(Items listed in a dataset)
+---+

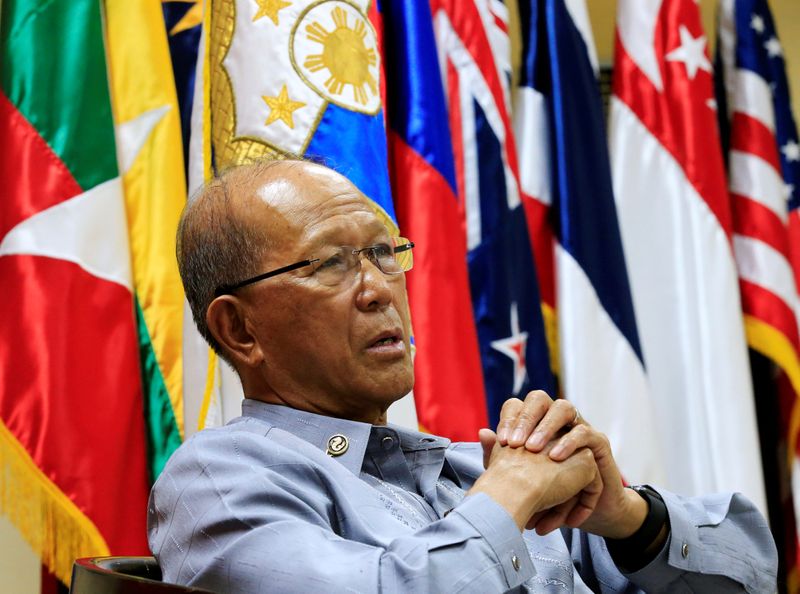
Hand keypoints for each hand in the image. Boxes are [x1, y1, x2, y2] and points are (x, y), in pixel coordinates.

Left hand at [492, 392, 646, 538]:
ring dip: (547, 427)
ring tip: (534, 450)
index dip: (509, 418)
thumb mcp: (517, 476)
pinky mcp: (599, 442)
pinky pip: (586, 433)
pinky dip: (570, 444)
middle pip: (540, 399)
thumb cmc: (544, 494)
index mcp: (533, 424)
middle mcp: (555, 419)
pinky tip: (556, 460)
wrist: (576, 517)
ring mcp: (577, 426)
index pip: (518, 405)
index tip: (502, 442)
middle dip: (527, 418)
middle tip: (516, 443)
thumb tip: (482, 432)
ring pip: (564, 408)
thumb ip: (499, 455)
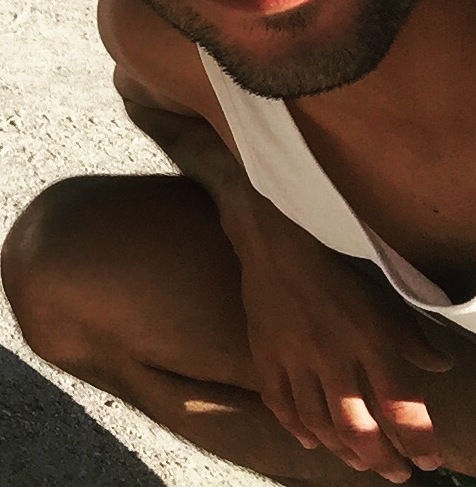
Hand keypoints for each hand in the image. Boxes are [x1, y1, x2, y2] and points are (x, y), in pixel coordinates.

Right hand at [229, 201, 452, 481]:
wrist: (276, 242)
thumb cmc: (334, 269)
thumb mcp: (382, 298)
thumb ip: (411, 337)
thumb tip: (440, 366)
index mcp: (368, 338)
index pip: (399, 404)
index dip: (417, 440)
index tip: (429, 460)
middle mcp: (332, 354)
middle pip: (357, 425)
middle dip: (381, 458)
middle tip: (395, 474)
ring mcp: (293, 357)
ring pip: (318, 421)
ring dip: (343, 450)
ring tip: (360, 463)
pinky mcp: (264, 354)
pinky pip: (279, 402)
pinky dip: (296, 428)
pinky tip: (312, 441)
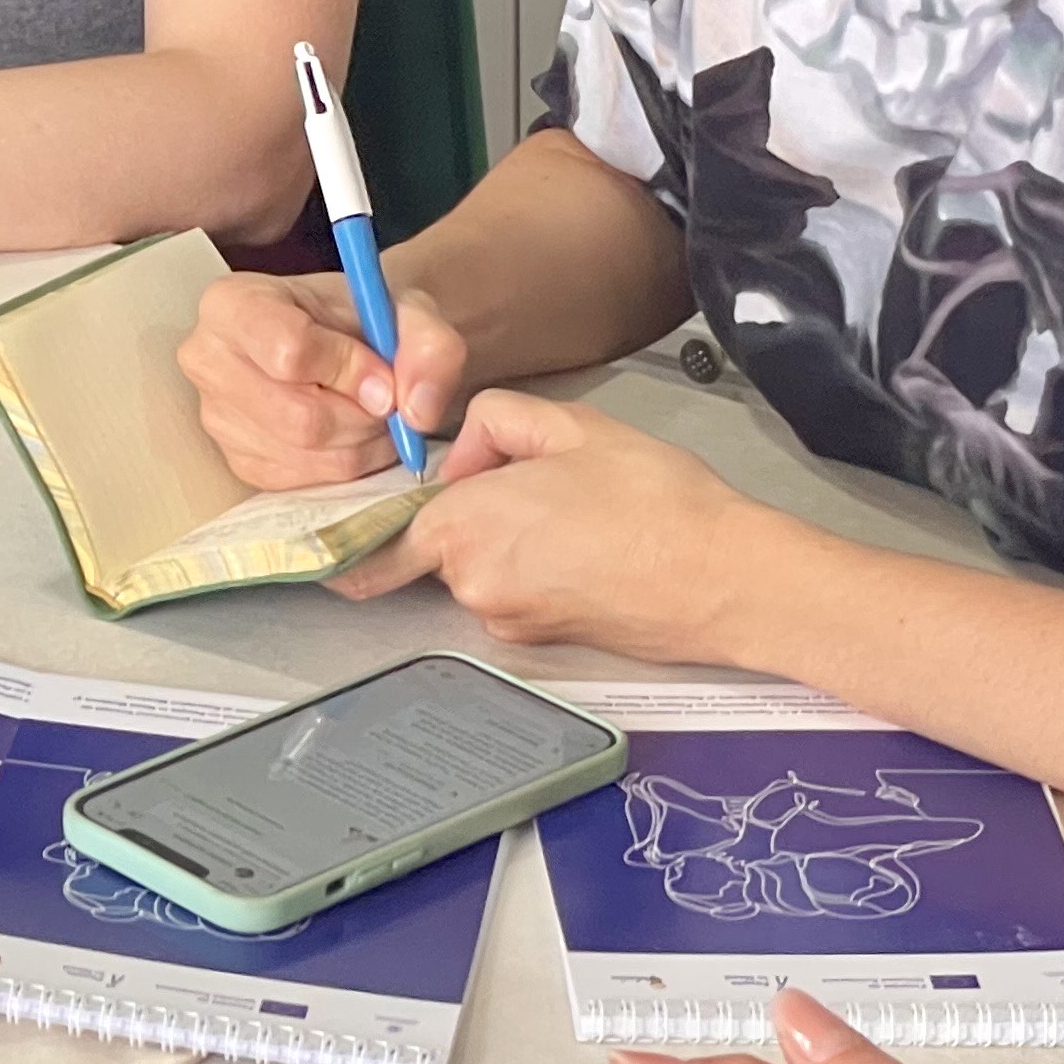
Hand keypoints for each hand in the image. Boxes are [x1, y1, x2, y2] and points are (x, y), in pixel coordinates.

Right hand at [181, 268, 466, 486]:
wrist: (348, 341)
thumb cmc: (362, 319)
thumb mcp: (408, 310)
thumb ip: (429, 346)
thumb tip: (415, 410)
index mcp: (233, 303)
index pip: (288, 351)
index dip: (349, 370)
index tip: (384, 376)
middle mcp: (207, 359)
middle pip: (299, 417)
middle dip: (362, 416)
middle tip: (387, 399)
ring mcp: (216, 418)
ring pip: (307, 454)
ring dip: (361, 443)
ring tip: (373, 412)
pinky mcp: (237, 461)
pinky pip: (304, 481)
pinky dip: (346, 464)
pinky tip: (352, 433)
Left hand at [324, 387, 760, 661]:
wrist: (728, 578)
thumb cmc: (656, 500)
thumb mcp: (569, 425)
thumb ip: (493, 420)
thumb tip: (464, 454)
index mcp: (462, 528)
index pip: (378, 540)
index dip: (361, 529)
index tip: (335, 534)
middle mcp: (473, 585)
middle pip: (439, 544)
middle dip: (468, 515)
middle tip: (537, 486)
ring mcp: (509, 622)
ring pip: (480, 571)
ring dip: (507, 544)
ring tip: (580, 517)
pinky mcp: (545, 644)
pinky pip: (517, 596)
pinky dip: (537, 574)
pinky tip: (592, 550)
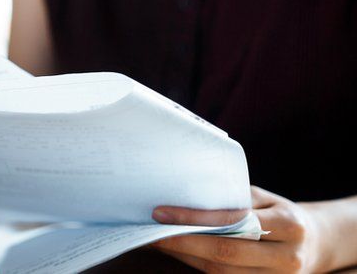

+---+

• TO DO: Output the lines above exactly, but only those between the line holding "pinky pip: (586, 433)" and the line holding "thumb ip: (499, 455)", inclusive.

• PROBLEM SOLUTION:
pinky pip: (586, 433)
pinky dip: (570, 444)
middle pip: (540, 399)
thumb cmc: (544, 494)
index mcp: (533, 424)
middle mcp: (555, 419)
pinky tip: (556, 460)
wrist: (576, 517)
ring mcp: (577, 426)
index pip: (518, 405)
index tip: (502, 442)
middle dip: (527, 418)
middle tip: (516, 443)
thumb tip: (482, 432)
ring pip: (564, 408)
thumb ip: (499, 455)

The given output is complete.